Why Citi is still keeping the CEO and chairman roles separate
In naming an independent director as its next chairman and not elevating CEO Michael Corbat to the post, Citigroup appears to be signaling to investors that it will keep the roles of chairman and CEO separate until its performance meaningfully improves.
Citi’s board of directors said Monday morning that it had tapped former banking regulator John C. Dugan to serve as chairman, succeeding Michael O’Neill, who is retiring at the end of this year.
Dugan served as comptroller of the currency from 2005 through 2010, and more recently had been a partner at the law firm Covington & Burling. He joined Citi’s board in October 2017.
O’Neill’s retirement had been expected — he had reached the mandatory retirement age of 72 — and there was some speculation that Corbat, who has been CEO since 2012, would be given the additional title of chairman.
By keeping the roles separate, Citi is taking a markedly different tack than most of its peers.
Wells Fargo, which separated its chairman and CEO roles in the wake of its phony-accounts scandal, Goldman Sachs and Ally Financial are among the financial firms with independent chairmen, but the majority of large and regional banks have combined the roles.
Cliff Rossi, a finance professor at the University of Maryland, said the decision to keep the CEO and chairman roles separate means that Corbat can focus more of his attention on improving the company’s financial results.
“They’ve done a ton of work over the past 10 years to right the ship, and Corbat should be very pleased with his performance,” said Rossi, who previously served as a chief risk officer within Citi’s consumer lending division. Still, he added, keeping an independent chairman on board also sends the message that Citi’s turnaround, following its near-collapse during the crisis, isn’t quite finished.

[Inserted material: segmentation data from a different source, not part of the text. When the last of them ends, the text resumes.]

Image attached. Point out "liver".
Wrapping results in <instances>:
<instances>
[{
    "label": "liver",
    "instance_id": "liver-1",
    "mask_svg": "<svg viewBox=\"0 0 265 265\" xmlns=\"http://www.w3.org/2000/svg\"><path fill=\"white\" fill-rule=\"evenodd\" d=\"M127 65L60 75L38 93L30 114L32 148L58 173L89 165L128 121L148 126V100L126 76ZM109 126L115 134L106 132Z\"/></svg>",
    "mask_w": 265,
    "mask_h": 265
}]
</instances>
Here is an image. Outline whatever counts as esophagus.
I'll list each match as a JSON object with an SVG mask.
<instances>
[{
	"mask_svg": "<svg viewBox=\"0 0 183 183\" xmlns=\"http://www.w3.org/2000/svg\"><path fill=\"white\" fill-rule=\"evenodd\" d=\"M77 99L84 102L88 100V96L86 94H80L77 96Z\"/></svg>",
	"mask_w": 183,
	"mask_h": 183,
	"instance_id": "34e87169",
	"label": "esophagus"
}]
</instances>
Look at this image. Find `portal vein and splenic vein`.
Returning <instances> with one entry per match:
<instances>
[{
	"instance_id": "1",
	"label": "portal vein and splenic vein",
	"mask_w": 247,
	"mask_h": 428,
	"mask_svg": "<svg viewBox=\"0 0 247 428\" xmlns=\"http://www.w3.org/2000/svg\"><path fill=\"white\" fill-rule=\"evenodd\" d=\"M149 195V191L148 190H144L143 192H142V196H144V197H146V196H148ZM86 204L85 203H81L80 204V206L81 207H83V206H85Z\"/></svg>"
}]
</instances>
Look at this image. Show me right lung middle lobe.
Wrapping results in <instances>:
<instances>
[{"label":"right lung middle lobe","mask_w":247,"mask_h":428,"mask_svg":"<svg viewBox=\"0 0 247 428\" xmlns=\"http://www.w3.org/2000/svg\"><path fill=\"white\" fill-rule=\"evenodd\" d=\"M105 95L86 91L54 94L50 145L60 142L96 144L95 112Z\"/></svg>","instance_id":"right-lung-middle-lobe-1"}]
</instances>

“Maybe it’s, ‘Hey, Mike. We need you to focus on continuing to press on getting things done at Citi,’ ” such as boosting revenue, Rossi said. “I could see it.”
Citi last year set a target of improving its return on tangible common equity — a key profitability metric — to 11% by 2020. The company this year increased that goat goal to 13.5%, following the enactment of the corporate tax cuts last year.
At Sept. 30, that metric stood at 11.3%. While that’s an improvement from a year earlier, when the ratio stood at 9.9%, it’s still well below that of its biggest competitors. JPMorgan Chase’s return on tangible common equity was 17% at Sept. 30 and Bank of America’s was 15.3%.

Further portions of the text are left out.